(EXCERPT PROVIDED begins)

Since, the process of buying seems to differ between the two chosen countries, this study attempts to ascertain the influence of consumer attitudes and buying behaviour on organic foods. Specifically, the purpose of this study is to demonstrate how health consciousness and food safety affects consumer attitudes and purchase intentions towards organic food. This study wants to fill the research gap and focus more on specific consumer behaviour of organic products in relation to health consciousness and food safety (Newsom et al., 2005).

1.4 Research questions

The research questions for this paper want to further investigate the role of health consciousness and food safety on consumer attitudes and purchase intentions towards organic food. This will be demonstrated by comparing the Generation Y in Germany and the UK. It will deliver best possible answers from the view of consumers, who frequently buy organic products. The following questions will help to formulate an overall picture currently of the role of the two indications on consumer behaviour towards organic food:

- Does health consciousness influence consumer attitudes towards organic food?
- Does food security influence consumer attitudes towards organic food?
- Does health consciousness influence purchase intentions of organic food?

(EXCERPT PROVIDED ends)
(RECORDS SHOWN begins)

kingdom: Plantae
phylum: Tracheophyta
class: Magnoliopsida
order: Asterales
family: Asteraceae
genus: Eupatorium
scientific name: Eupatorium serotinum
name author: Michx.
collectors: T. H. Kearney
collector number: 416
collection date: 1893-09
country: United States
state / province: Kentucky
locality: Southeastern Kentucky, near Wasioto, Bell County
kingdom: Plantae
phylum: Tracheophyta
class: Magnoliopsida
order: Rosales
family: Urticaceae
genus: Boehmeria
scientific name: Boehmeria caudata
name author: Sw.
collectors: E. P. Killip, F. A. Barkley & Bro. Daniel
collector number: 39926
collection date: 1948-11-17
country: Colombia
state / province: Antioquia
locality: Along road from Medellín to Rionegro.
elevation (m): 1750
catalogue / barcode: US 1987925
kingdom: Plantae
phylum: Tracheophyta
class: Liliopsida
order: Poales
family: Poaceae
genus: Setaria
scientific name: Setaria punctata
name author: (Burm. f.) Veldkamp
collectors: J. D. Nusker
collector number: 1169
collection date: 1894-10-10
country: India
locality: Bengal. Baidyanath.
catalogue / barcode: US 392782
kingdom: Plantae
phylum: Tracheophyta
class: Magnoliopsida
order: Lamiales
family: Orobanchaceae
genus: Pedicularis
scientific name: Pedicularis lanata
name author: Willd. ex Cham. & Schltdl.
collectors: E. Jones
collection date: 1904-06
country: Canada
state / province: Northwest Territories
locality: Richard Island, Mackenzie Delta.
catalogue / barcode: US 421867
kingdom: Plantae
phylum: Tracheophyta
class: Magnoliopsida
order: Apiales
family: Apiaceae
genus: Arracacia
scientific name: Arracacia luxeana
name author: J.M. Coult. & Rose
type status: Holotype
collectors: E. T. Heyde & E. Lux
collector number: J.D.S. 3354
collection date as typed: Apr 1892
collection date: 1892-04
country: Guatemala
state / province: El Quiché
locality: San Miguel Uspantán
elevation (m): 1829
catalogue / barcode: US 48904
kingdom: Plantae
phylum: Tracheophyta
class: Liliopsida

(RECORDS SHOWN ends)

:: PROMPT 1 ::
Write out every research question listed as a bullet point in the excerpt on organic food buying.
:: PROMPT 2 ::
From the excerpt on organic food buying, copy word for word the part that opens with the words containing "1.4 Research questions" and closes with "of organic food?".

:: EXERCISE ANSWER 1 ::
- Does health consciousness influence consumer attitudes towards organic food?
- Does food security influence consumer attitudes towards organic food?
- Does health consciousness influence purchase intentions of organic food?

:: EXERCISE ANSWER 2 ::
1.4 Research questions

The research questions for this paper want to further investigate the role of health consciousness and food safety on consumer attitudes and purchase intentions towards organic food. This will be demonstrated by comparing the Generation Y in Germany and the UK. It will deliver best possible answers from the view of consumers, who frequently buy organic products. The following questions will help to formulate an overall picture currently of the role of the two indications on consumer behaviour towards organic food:

- Does health consciousness influence consumer attitudes towards organic food?
- Does food security influence consumer attitudes towards organic food?
- Does health consciousness influence purchase intentions of organic food?